FGFR1 knockdown reverses alpelisib resistance in T47D/FGFR1 cells. (A) Immunoblot analysis of FGFR1 protein levels in T47D/FGFR1 (TF) cells following transfection with FGFR1-targeting siRNA (TF/siFGFR1) or scramble control (TF/siC); (B) CCK-8 measurement of the dose-response curves of TF/siC and TF/siFGFR1 cells followed by IC₅₀ calculation; (C) Comparison of the IC₅₀ values between the two groups analyzed with Welch’s t-test; (D and E) Clonogenic assays of TF/siC and TF/siFGFR1 cells. Twenty-four h after siRNA transfection, the cells were reseeded and treated with alpelisib at indicated concentrations. Quantified colony formation efficiencies were analyzed with a two-way ANOVA test. ^**P < 0.01.

Figure 10

FGFR1 inhibition enhances alpelisib efficacy and synergizes with alpelisib + fluvastatin in T47D cells. (A and B) Synergistic interaction between alpelisib (ALP) and AZD4547 (AZD) in T47D/C and T47D/FGFR1 cells.

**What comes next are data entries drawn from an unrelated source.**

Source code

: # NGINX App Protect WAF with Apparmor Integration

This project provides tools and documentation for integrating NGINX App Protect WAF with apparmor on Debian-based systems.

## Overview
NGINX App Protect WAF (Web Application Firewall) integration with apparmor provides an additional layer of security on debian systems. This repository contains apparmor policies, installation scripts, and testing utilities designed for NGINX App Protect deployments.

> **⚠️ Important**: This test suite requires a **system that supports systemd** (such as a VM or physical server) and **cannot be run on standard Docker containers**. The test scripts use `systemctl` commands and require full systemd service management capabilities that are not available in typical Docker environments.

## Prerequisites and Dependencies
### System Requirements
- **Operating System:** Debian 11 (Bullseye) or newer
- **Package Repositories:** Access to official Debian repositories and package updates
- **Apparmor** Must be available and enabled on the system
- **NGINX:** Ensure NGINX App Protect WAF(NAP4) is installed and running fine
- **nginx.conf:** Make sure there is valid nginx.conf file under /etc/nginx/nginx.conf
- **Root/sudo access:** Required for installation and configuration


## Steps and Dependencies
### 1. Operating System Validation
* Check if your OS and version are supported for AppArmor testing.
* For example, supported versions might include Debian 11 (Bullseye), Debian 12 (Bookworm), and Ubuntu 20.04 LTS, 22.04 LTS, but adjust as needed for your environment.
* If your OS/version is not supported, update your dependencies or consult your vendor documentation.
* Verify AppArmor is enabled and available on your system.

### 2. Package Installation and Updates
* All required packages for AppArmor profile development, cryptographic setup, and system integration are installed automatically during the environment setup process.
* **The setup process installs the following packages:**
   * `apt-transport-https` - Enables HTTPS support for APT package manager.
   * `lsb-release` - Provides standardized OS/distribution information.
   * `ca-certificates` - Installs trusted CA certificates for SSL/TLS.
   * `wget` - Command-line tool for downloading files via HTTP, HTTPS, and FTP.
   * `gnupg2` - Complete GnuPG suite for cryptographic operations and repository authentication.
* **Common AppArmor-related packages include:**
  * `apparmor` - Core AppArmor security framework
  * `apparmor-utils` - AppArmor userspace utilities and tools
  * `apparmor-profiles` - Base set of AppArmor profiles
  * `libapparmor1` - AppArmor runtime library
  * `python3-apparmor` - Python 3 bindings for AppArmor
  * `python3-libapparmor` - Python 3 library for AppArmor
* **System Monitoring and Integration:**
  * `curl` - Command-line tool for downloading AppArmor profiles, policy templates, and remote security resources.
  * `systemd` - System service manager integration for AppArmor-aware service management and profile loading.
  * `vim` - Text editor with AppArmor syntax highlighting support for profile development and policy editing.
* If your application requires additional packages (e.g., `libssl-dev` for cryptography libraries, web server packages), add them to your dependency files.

Combination index (CI) values were calculated using the Chou-Talalay method (as described in Figure 4), with CI < 1 indicating synergism; (C and D) Effect of the alpelisib and AZD4547 combination on colony formation in T47D/C and T47D/FGFR1 cells. The combination treatment led to enhanced inhibition of colony formation; (E and F) Synergy analysis of AZD4547 in combination with alpelisib and fluvastatin. The triple combination (ALP + Fluvastatin + AZD) significantly suppressed cell proliferation, particularly in T47D/FGFR1 cells.